## Work order
Take the data below and copy exactly the lines starting at the one with "gestalterna i svensk" and finishing at the one with "svaga i samhället. Dessa lagar var också ett", both included.

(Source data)
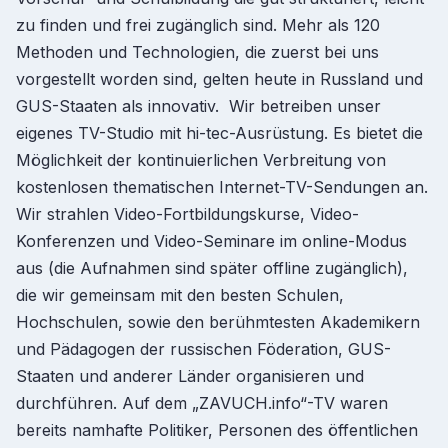
zu finden und frei zugänglich sind. Mehr als 120
Methoden und Technologien, die zuerst bei uns
vorgestellt worden sind, gelten heute in Russland und
GUS-Staaten als innovativ. Wir betreiben unser
eigenes TV-Studio mit hi-tec-Ausrüstung. Es bietet die
Möglichkeit der kontinuierlichen Verbreitung von
kostenlosen thematischen Internet-TV-Sendungen an.
Wir strahlen Video-Fortbildungskurse, Video-
Konferenzen und Video-Seminare im online-Modus
aus (die Aufnahmen sind später offline zugänglich),
die wir gemeinsam mit den besten Schulen,
Hochschulen, sowie den berühmtesten Akademikern
und Pädagogen der russischen Föderation, GUS-
Staaten und anderer Länder organisieren und
durchführen. Auf dem „ZAVUCH.info“-TV waren
bereits namhafte Politiker, Personen des öffentlichen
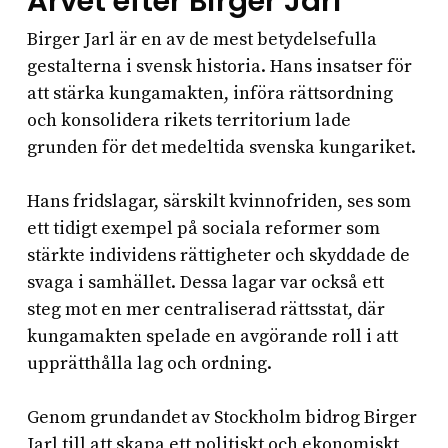
Arvet efter Birger Jarl
Birger Jarl är en av de mest betydelsefulla
gestalterna i svensk historia. Hans insatser för
att stärka kungamakten, införa rättsordning
och konsolidera rikets territorium lade
grunden för det medeltida svenska kungariket.
Hans fridslagar, särskilt kvinnofriden, ses som
ett tidigt exempel på sociala reformer som
stärkte individens rättigheter och skyddade de
svaga i samhället. Dessa lagar var också ett
steg mot en mer centraliserad rättsstat, där
kungamakten spelade en avgörande roll i att
upprätthålla lag och ordning.
Genom grundandet av Stockholm bidrog Birger
Jarl till att skapa ett politiskt och ekonomiskt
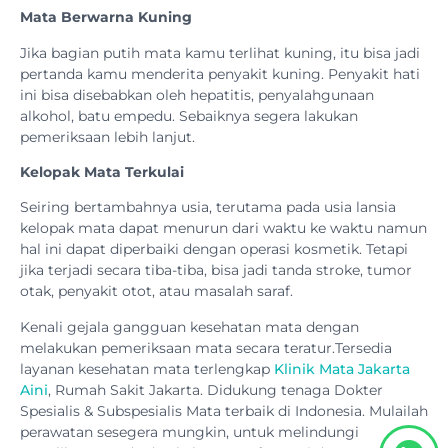
Mata Berwarna Kuning
Jika bagian putih mata kamu terlihat kuning, itu bisa jadi
pertanda kamu menderita penyakit kuning. Penyakit hati
ini bisa disebabkan oleh hepatitis, penyalahgunaan
alkohol, batu empedu. Sebaiknya segera lakukan
pemeriksaan lebih lanjut.
Kelopak Mata Terkulai
Seiring bertambahnya usia, terutama pada usia lansia
kelopak mata dapat menurun dari waktu ke waktu namun
hal ini dapat diperbaiki dengan operasi kosmetik. Tetapi
jika terjadi secara tiba-tiba, bisa jadi tanda stroke, tumor
otak, penyakit otot, atau masalah saraf.
Kenali gejala gangguan kesehatan mata dengan
melakukan pemeriksaan mata secara teratur.Tersedia
layanan kesehatan mata terlengkap
Klinik Mata Jakarta
Aini
, Rumah Sakit Jakarta. Didukung tenaga Dokter
Spesialis & Subspesialis Mata terbaik di Indonesia. Mulailah
perawatan sesegera mungkin, untuk melindungi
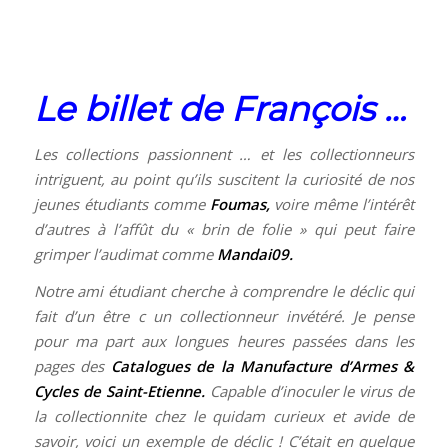
Le billet de François …
Les collections passionnent … et les collectionneurs
intriguent, au point qu’ils suscitent la curiosité de nos
jeunes étudiants comme
Foumas
,
voire même l’intérêt
d’autres à l’affût du « brin de folie » qui peut faire
grimper l’audimat comme
Mandai09
.
Notre ami étudiant cherche à comprendre le déclic qui
fait d’un être c un collectionneur invétéré. Je pense
pour ma part aux longues heures passées dans les
pages des
Catalogues de la Manufacture d’Armes &
Cycles de Saint-Etienne
.
Capable d’inoculer le virus de
la collectionnite chez le quidam curieux et avide de
savoir, voici un exemple de déclic ! C’était en quelque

## Your solution
gestalterna i svensk historia. Hans insatser för
att stärka kungamakten, införa rättsordning
och konsolidera rikets territorium lade
grunden för det medeltida svenska kungariket.
Hans fridslagar, särskilt kvinnofriden, ses som
ett tidigt exempel på sociala reformer som
stärkte individens rättigheter och skyddade de
svaga i samhället. Dessa lagar var också ett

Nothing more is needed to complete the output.